> _EXERCISE SET_
1. Please return, word for word, everything in the Gandhi passage from "Years later, upon" down to "held a contest.".
2. Retype everything in the listing from its first line down to the line containing "that make our", including that line.

> _TEXT SECTION_
▼
Years later, upon learning that his son Harilal’s wife was pregnant again, Gandhi chided him for giving in to “this weakening passion.” If he learned to overcome it, the father promised, “you will have new strength.” Later still, when he’d become the established leader of the Indian national movement, he’d write that sex leads to a “
criminal waste of the vital fluid” and “an equally criminal waste of precious energy” that ought to be transmuted into “the highest form of energy for the benefit of society.”

After a while, he sought an Indian term to replace “passive resistance.” He didn’t like the adjective “passive,” which seemed to connote weakness.
Indian Opinion
held a contest.
A nephew suggested
sadagraha
, meaning “firmness in the cause.” Gandhi, by then accustomed to having the last word, changed it to
satyagraha
, normally translated as “truth force” or sometimes, more literally, as “firmness in truth,” or “clinging to truth.” To stand for truth was to stand for justice, and to do so nonviolently, offering a form of resistance that would eventually move even the oppressor to see that his position depended on the opposite, on untruth and force. Thereafter the movement had a name, a tactic, and a doctrine. These too he would bring home.

Gandhi kept changing, experiencing a new epiphany every two years or so—Phoenix (1904), brahmacharya (1906), satyagraha (1908), Tolstoy Farm (1910)—each representing a milestone on the path he was blazing
for himself. South Africa had become a laboratory for what he’d later call, in the subtitle of his
Autobiography
, “My Experiments with Truth,” an opaque phrase that suggests to me that the subject being tested was himself, the pursuer of “truth.” The family man gives up family; the lawyer gives up the practice of law. Gandhi would eventually take on garb similar to that of a wandering Hindu holy man, a
sadhu
off on his own lonely pilgrimage, but he would always be the opposite of a dropout. In his own mind, his simple handwoven loincloth was a signal not of sanctity but of his feeling for the plight of India’s poor. “
I did not suggest,” he would later write, “that I could identify myself with the poor by merely wearing one garment. But I do say that even that little thing is something.” Of course he was aware, politician that he was, that it could be read in more than one way. His idea of a life of service also meant staying in the world and having a cause, usually several at a time.

The householder takes to the land and settles on a farm. “
Our ambition,” one of his colleagues explains, “is to live the life of the poorest people.” He was a political man, but he was surprisingly free in Africa, as he would not have been in India, to go his own way. Family and communal ties, less binding in the new environment, had to be reinvented anyway; he had room to “experiment.” And, of course, there were no offices to seek. Whites had them all.

It’s not easy to pinpoint the moment in South Africa when the ambitious, transplanted barrister becomes recognizable as the Gandhi who would be called Mahatma. But it had happened by 1908, fifteen years after his arrival in the land. Still called
bhai
, or brother, he sat that year for a series of interviews by his first biographer, a white Baptist preacher in Johannesburg named
Joseph Doke who, not incidentally, still harbored the ambition of converting his subject. It doesn’t demean Doke’s well-written tract to call it hagiography, for that’s distinctly its genre. Its main character is defined by saintly qualities. “Our Indian friend lives on a higher plane than most men do,” Doke writes. Other Indians “wonder at him, grow angry at his strange unselfishness.”
▲
> _EXTRACTED ENTRIES_
▼
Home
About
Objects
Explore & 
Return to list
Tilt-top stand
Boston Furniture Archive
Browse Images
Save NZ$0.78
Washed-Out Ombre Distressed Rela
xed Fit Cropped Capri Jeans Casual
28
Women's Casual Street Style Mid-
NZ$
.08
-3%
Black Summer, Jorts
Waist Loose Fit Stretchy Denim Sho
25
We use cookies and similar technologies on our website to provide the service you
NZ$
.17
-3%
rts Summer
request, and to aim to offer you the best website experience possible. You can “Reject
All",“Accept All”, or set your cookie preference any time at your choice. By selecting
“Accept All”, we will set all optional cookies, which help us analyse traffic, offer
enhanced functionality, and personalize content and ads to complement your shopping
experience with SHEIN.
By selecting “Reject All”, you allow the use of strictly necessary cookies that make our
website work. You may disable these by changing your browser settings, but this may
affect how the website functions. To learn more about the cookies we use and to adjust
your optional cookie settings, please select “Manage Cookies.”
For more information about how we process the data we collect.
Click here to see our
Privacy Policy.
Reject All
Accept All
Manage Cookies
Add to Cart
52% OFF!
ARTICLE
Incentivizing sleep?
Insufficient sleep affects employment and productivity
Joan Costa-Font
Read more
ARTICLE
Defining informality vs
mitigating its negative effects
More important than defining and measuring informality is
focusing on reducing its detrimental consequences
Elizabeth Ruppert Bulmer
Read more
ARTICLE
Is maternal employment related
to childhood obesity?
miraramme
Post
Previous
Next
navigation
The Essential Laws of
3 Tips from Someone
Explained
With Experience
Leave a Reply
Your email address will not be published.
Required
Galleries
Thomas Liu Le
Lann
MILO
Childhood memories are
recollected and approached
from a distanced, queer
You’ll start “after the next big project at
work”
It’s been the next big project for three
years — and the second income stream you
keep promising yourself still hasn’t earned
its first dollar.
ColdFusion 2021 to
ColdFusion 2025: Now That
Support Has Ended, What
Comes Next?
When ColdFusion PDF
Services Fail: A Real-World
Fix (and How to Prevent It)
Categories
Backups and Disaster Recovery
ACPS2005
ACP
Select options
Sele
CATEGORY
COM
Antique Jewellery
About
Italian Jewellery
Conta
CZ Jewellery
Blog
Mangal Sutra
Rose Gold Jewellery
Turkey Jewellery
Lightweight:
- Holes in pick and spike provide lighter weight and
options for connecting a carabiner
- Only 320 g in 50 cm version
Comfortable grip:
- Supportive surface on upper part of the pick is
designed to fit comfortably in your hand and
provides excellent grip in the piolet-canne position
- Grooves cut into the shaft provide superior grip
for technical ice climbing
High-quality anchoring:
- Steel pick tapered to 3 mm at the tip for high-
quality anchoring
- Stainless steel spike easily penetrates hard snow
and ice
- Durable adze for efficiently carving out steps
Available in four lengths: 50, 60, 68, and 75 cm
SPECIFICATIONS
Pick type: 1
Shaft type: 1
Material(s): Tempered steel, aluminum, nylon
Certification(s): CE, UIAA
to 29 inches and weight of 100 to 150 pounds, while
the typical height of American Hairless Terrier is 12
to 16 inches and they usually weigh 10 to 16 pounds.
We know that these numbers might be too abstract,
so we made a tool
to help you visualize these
▲
> _YOUR WRITTEN ANSWERS_
1.
Years later, upon learning that his son Harilal’s wife was pregnant again, Gandhi chided him for giving in to “this weakening passion.” If he learned to overcome it, the father promised, “you will have new strength.” Later still, when he’d become the established leader of the Indian national movement, he’d write that sex leads to a “
criminal waste of the vital fluid” and “an equally criminal waste of precious energy” that ought to be transmuted into “the highest form of energy for the benefit of society.”

After a while, he sought an Indian term to replace “passive resistance.” He didn’t like the adjective “passive,” which seemed to connote weakness.
Indian Opinion
held a contest.

2.
Home
About
Objects
Explore & 
Return to list
Tilt-top stand
Boston Furniture Archive
Browse Images
Save NZ$0.78
Washed-Out Ombre Distressed Rela
xed Fit Cropped Capri Jeans Casual
28
Women's Casual Street Style Mid-
NZ$
.08
-3%
Black Summer, Jorts
Waist Loose Fit Stretchy Denim Sho
25
We use cookies and similar technologies on our website to provide the service you
NZ$
.17
-3%
rts Summer
request, and to aim to offer you the best website experience possible. You can “Reject
All",“Accept All”, or set your cookie preference any time at your choice. By selecting
“Accept All”, we will set all optional cookies, which help us analyse traffic, offer
enhanced functionality, and personalize content and ads to complement your shopping
experience with SHEIN.
By selecting “Reject All”, you allow the use of strictly necessary cookies that make our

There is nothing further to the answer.